Siegbert Salomon Prawer noted that the book is notable for being Marx's first attempt to discuss politics, and that it begins his polemic with Hegel.[5] Anna Kornbluh, however, argued that the piece is a polemic with Locke, Fichte, and Kant, but not Hegel.[3] She also commented more positively on the novel, concluding that it shows how even a young Marx "pursued logico-formal connections behind the veil of the visible, how thoroughly he tracked different forms of appearance of the real within ontologically positive reality".[3]

The novel was never finished.[6] Only some chapters of the novel survive to the modern day.[7] Parts of the novel could have been burned by Marx himself, along with some other early works of his.[2] The parts that survive are those fragments that Marx included as a supplement when he published his Book of Verse (1837).

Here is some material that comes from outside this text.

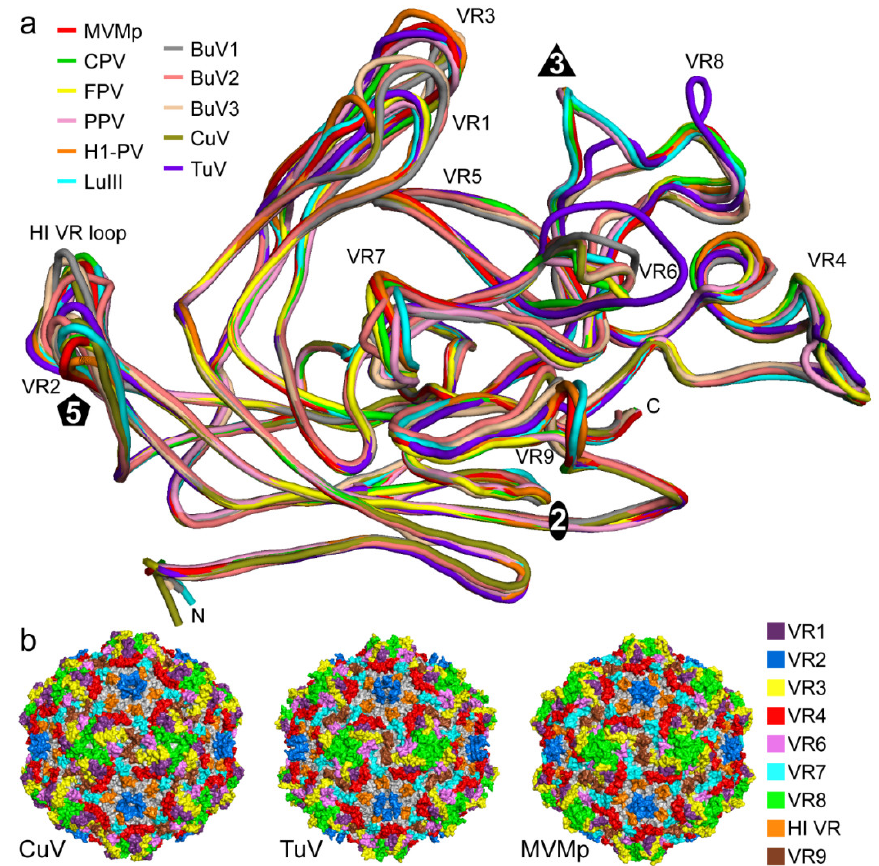
Figure 4. Structural comparison of protoparvoviruses. ( a ) The superposed VP structures for all available members are shown as coil diagrams: MVMp (red), CPV (green), FPV (yellow), PPV (pink), H1-PV (orange), LuIII (cyan), BuV1 (gray), BuV2 (salmon), BuV3 (tan), CuV (olive), and TuV (purpleblue). The N- and C-terminus, the approximate icosahedral 2-, 3-, and 5-fold axis, and the VRs are indicated. ( b ) Surface representations of the CuV, TuV, and MVMp capsids. The new VR assignment is used and colored as indicated in the legend on the right. This figure was generated using PyMol [45].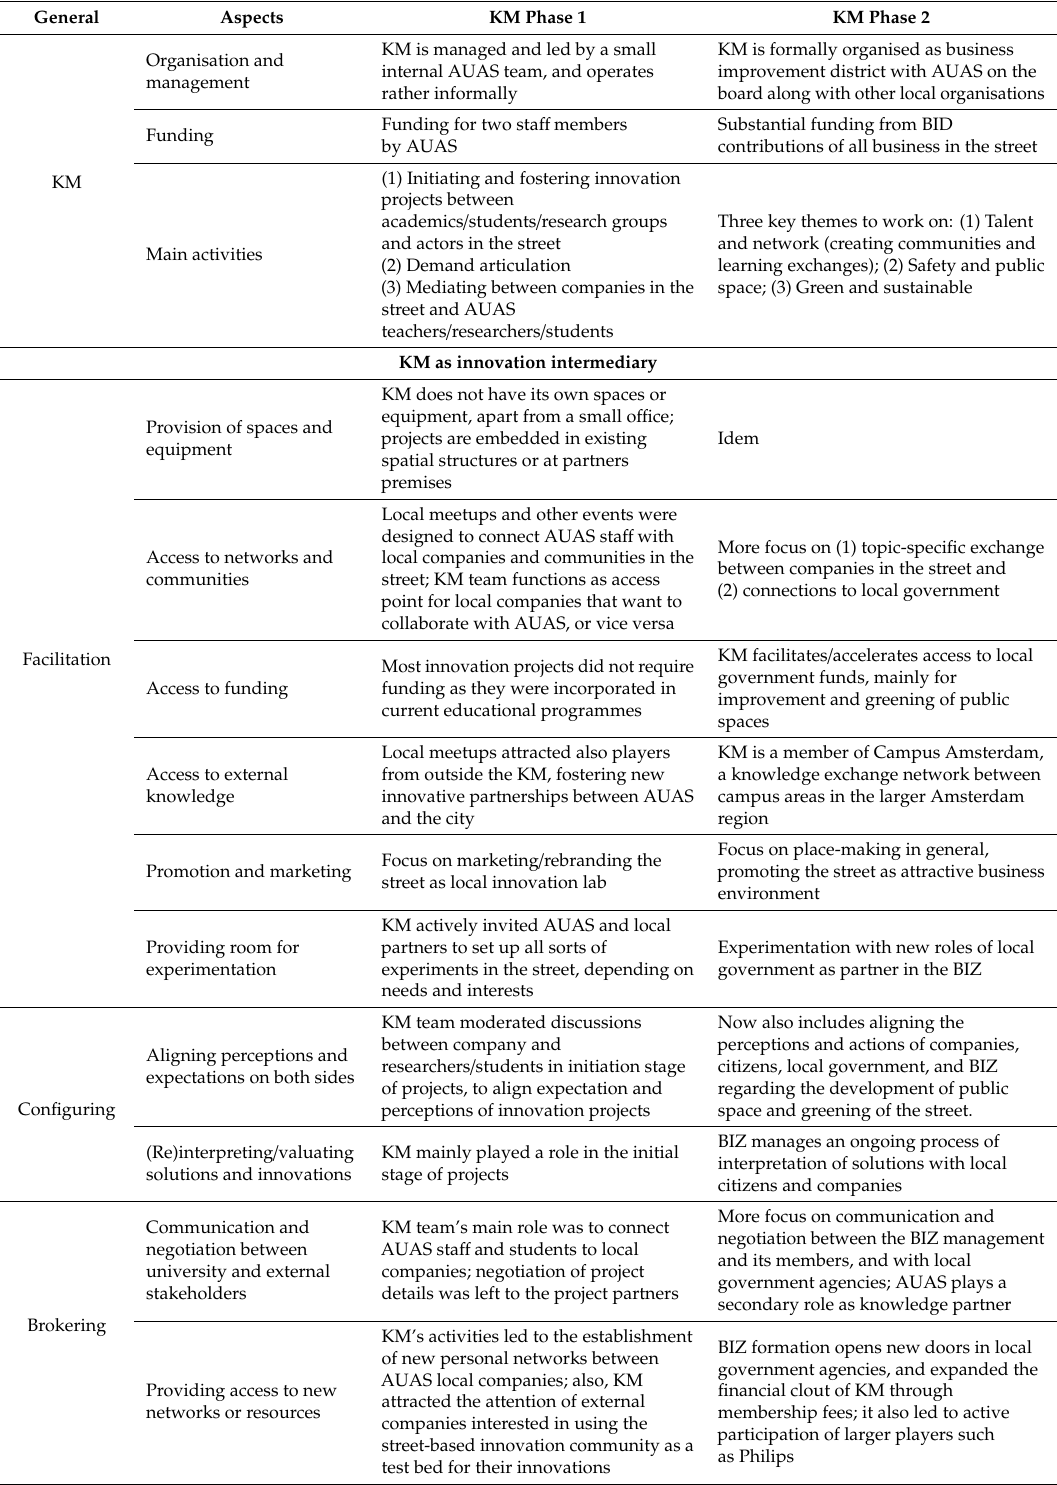
Table 4. Summary of results. BIZ, business investment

The surviving fragments of Marx's novel were published in English for the first time in 1975 as part of Volume 1 of Marx-Engels Collected Works.[8]

Footnotes

  1. Francis Wheen, Karl Marx. London: Fourth Estate, 1999; pp. 25–26.
  2. Stanley Edgar Hyman (March 1974). The tangled bank: Darwin, Marx, Frazer and Freud as imaginative writers. Atheneum. p. 86. Retrieved 6 March 2011.
  3. Anna Kornbluh. On Marx’s Victorian Novel. Mediations. Journal of the Marxist Literary Group. Mediations: Journal of the Marxist Literary GroupVolume 25, No. 1. Fall 2010
  4. Blandine Kriegel (16 October 1995). The state and the rule of law. Princeton University Press. pp. 136–. ISBN 978-0-691-03291-7. Retrieved 6 March 2011.
  5. Siegbert Salomon Prawer (1978). Karl Marx and world literature. Oxford University Press. p. 16.
  6. John Bowker; John Westerdale Bowker (1993). The meanings of death. Cambridge University Press. pp. 10–. ISBN 978-0-521-44773-7. Retrieved 6 March 2011.
  7. Boris Nicolaievsky (2007). Karl Marx - Man and Fighter. READ BOOKS. p. 27. ISBN 978-1-4067-2703-6.
  8. "Supplementary to Dedicated Verses: Some Chapters from Scorpion and Felix: A Humoristic Novel," in Karl Marx and Frederick Engels, Marx-Engels Collected Works: Volume 1: Marx, 1835-1843. New York: International Publishers, 1975; pp. 616-632.